Tuesday, February 9, 2010

Native language + English language = Dillingham Accent? WTF?

Why do Dillingham residents have an accent that's unique to only Dillingham? I've been to many parts of Alaska and have seen many different types of people. There's one thing I've noticed with most villages where English at one point in time was not the primary language. Guess what? They all seem to have pretty much the same "Native accent". No matter where you go, it's the same. Dillingham seems to be the only exception. Why? It's not only Natives that have it here, it's whites also. I know someone that lived in the Naknek area about 20 years ago who moved to Dillingham. Within five years this person (white) had the "full-blown DLG accent". I know other people who have moved away from the Dillingham area and they still have this accent (with you for life, apparently).

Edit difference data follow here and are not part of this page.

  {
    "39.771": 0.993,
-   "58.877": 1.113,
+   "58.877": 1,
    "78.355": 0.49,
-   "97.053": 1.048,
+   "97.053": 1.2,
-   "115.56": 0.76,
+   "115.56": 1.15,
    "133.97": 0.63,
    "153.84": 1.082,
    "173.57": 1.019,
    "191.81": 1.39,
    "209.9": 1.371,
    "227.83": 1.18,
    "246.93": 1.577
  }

I guess you're in it, you're around it, you're going to be it. Eventually. Simple as that, huh? What I want to know is WHY Dillingham's is so different. I have a pretty good idea, and I'm going to stick with it.

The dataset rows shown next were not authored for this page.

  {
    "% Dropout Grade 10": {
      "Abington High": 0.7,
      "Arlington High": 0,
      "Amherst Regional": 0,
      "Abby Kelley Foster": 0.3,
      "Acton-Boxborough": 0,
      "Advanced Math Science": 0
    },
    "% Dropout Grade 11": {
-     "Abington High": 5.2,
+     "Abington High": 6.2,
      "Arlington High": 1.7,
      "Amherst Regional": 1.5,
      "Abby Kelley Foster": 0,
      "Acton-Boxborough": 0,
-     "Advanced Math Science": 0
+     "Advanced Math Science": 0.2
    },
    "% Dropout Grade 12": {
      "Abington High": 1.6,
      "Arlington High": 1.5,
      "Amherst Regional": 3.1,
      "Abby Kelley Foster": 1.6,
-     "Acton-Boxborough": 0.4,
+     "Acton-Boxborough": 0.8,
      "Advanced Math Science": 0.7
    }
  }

Back in my younger days, some of my friends would talk to each other in "up-river natiff", as they referred to it. They didn't speak Yupik, just pretended like they were barely learning English. Ever hear "quit making that face, it's gonna stay that way?" Well these guys would catch themselves speaking in thier "new pretend language" without realizing it.

With that in mind, I'm convinced that this 'Dillingham accent' was accidentally started at someone's party over the weekend decades ago. The party goers couldn't 'catch & stop' themselves with their new accent. It then spread like wildfire throughout Dillingham. The rest is history.

Anyone out there have a better idea?

1 comment:

  1. How funny!

    I'm not from here but have lived here some years now. I find I am starting to speak like the people here, picking up local lingo and even speaking with the native accent even though I'm white and from the South.